*Extrait fourni:*
--

La matière noire court toujours

04.06.2018, par
Vue d'artiste des filaments et halos (en jaune) de matière noire qui autour desquels se sont formées les grandes structures de l'Univers (galaxie, amas, etc.)
Vue d’artiste des filaments et halos (en jaune) de matière noire autour desquels se sont formées les grandes structures de l’Univers (galaxie, amas, etc.)
Alors que son existence est soupçonnée depuis plus de soixante-dix ans, la matière noire continue d’être traquée par des équipes du monde entier. Récit d'une quête inachevée.

À l’instar du film de Luis Buñuel, l’histoire pourrait s’appeler Cet obscur objet du désir… Cette histoire, c’est celle d’une chasse menée aussi bien sous terre que depuis la Station spatiale internationale et qui vise à débusquer une substance aussi mystérieuse qu’insaisissable : la matière noire. Voilà soixante-dix ans qu’un astrophysicien suisse, farfelu et iconoclaste, du nom de Fritz Zwicky, s’étonnant que certaines galaxies tournassent trop vite autour d’un point fixe dans le ciel, a proposé qu’une matière fantomatique dût faire contrepoids pour empêcher ce manège cosmique de se désagréger. L’idée fut accueillie avec circonspection à l’époque.

--

*Contenu des données:*
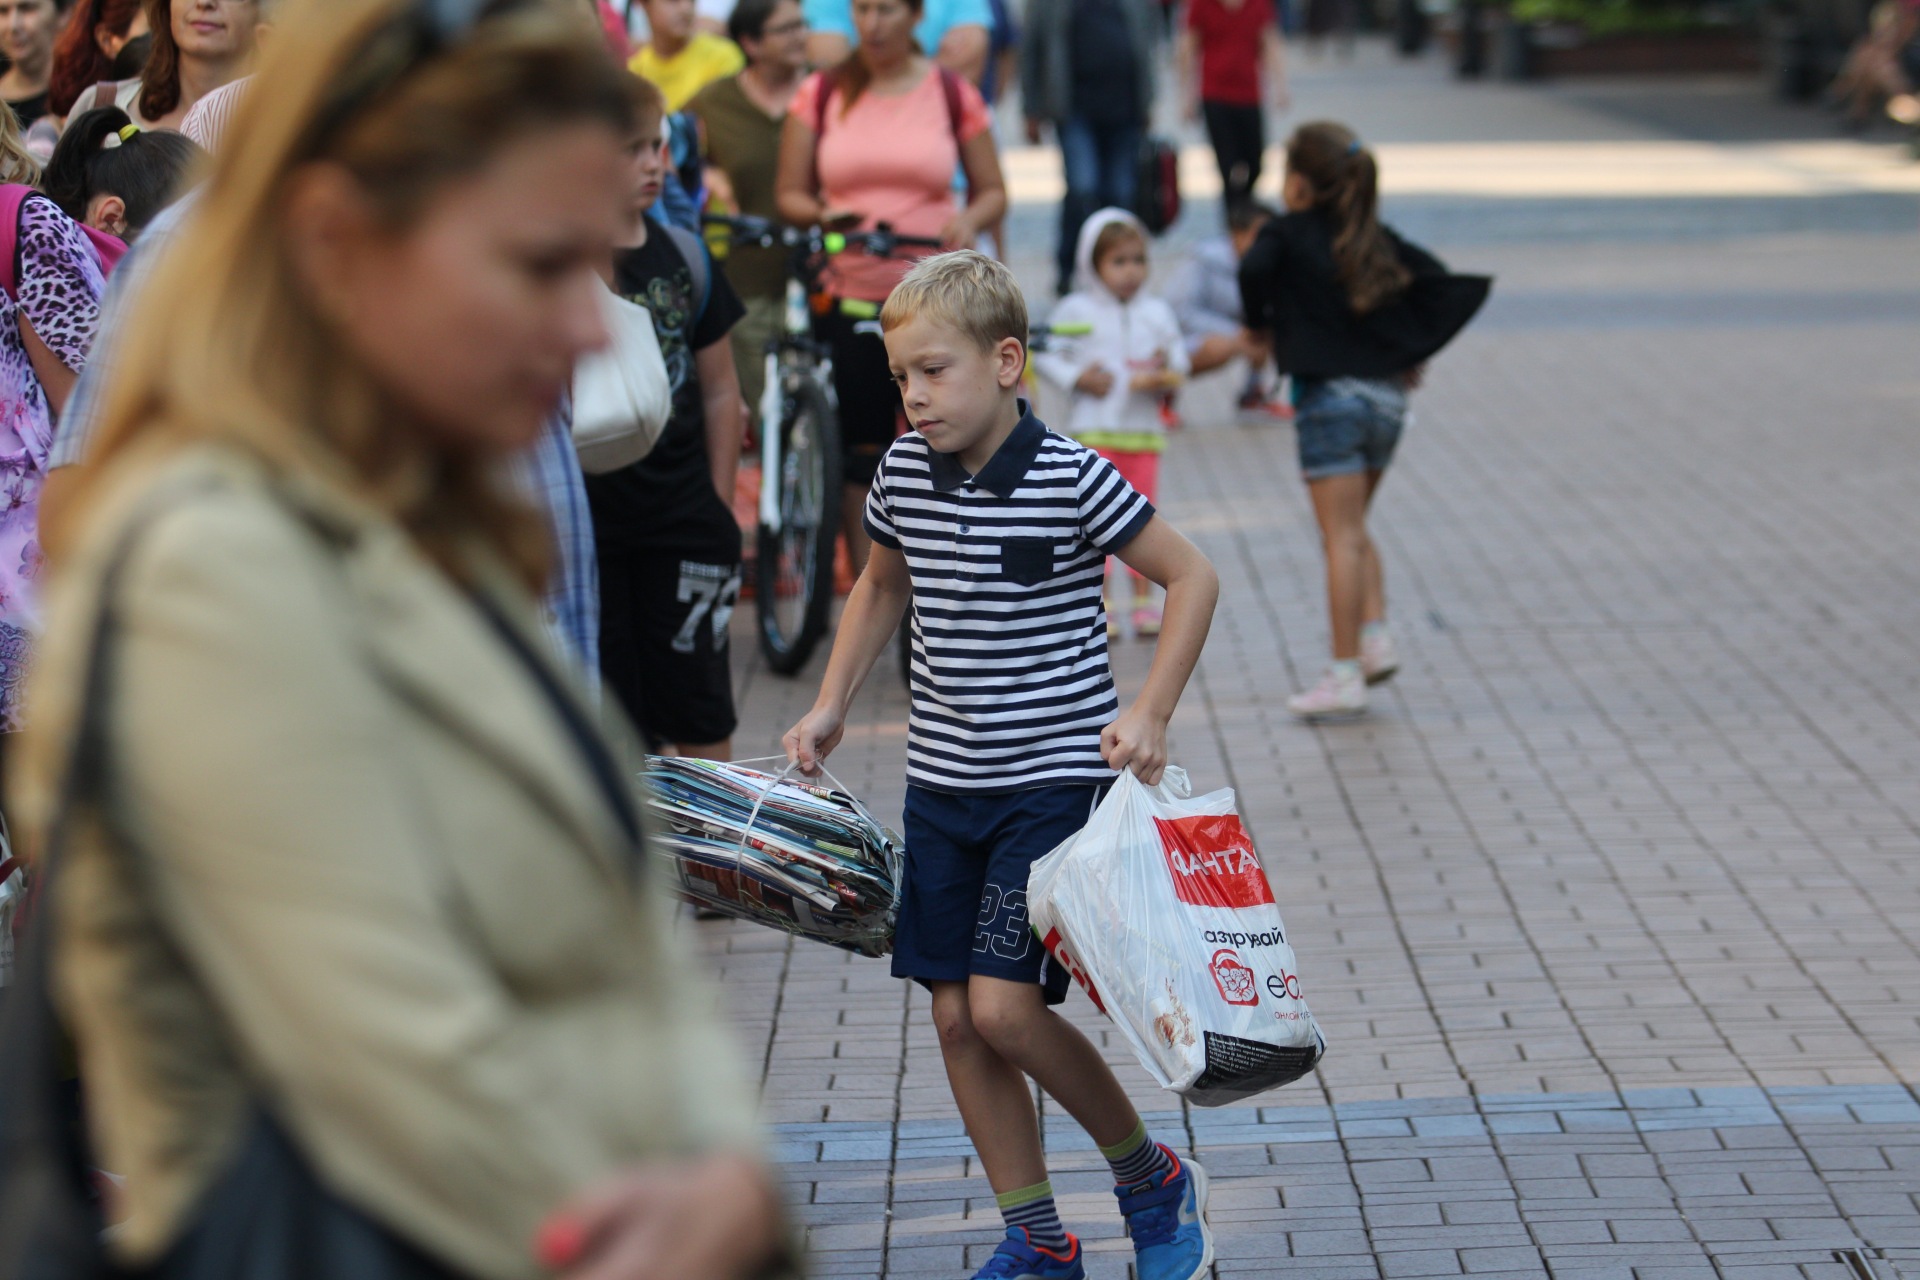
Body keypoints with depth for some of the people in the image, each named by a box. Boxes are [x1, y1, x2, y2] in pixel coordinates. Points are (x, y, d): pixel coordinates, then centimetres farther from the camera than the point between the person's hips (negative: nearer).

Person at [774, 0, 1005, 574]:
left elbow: (992, 191, 9)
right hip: (847, 299, 1)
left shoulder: (953, 94, 4)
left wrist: (969, 221, -13)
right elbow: (789, 193, 7)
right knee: (857, 455, 4)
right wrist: (821, 216, -15)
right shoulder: (821, 94, 5)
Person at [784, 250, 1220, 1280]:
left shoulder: (1072, 478, -14)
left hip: (1055, 779, -6)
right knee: (956, 1016, 5)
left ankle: (1153, 1179, 8)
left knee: (1004, 1006, -15)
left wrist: (1148, 713, -14)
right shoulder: (903, 473, 2)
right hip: (942, 783, 6)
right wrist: (830, 705, 14)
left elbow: (1191, 577, -6)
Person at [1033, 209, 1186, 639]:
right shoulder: (1076, 310, -2)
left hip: (1143, 430, 3)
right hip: (1093, 430, -3)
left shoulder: (1157, 313, 8)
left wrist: (1166, 370, -12)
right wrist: (1077, 377, -14)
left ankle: (1143, 600, 12)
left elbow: (1179, 358, 10)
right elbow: (1045, 354, -1)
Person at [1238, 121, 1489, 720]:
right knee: (1353, 530, 21)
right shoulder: (1378, 239, 12)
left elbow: (1253, 272, -25)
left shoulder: (1288, 235, -4)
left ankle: (1345, 675, -2)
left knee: (1343, 538, -4)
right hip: (1387, 395, 6)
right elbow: (1447, 286, 4)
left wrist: (1262, 324, -7)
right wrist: (1412, 353, 8)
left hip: (1330, 397, -6)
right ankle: (1376, 636, 10)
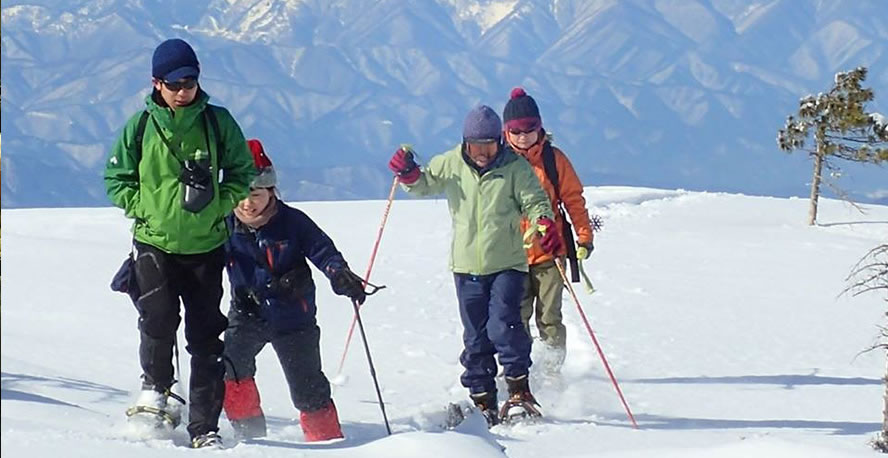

--

*Action à mener 1:*
Recopiez l'extrait sur la matière noire en commençant à « Alors que son » et en terminant à « d'une quête inachevée. ».
*Action à mener 2:*
D'après l'extrait sur la matière noire, depuis combien de temps soupçonne-t-on l'existence de cette matière ?
Seul l'extrait sur la matière noire doit servir de source.

*Réponse finale 1:*
Alors que son existence est soupçonnée depuis plus de soixante-dix ans, la matière noire continue d’être traquée par des équipes du monde entier. Récit d'une quête inachevée.

*Réponse finale 2:*
Depuis plus de soixante-dix ans.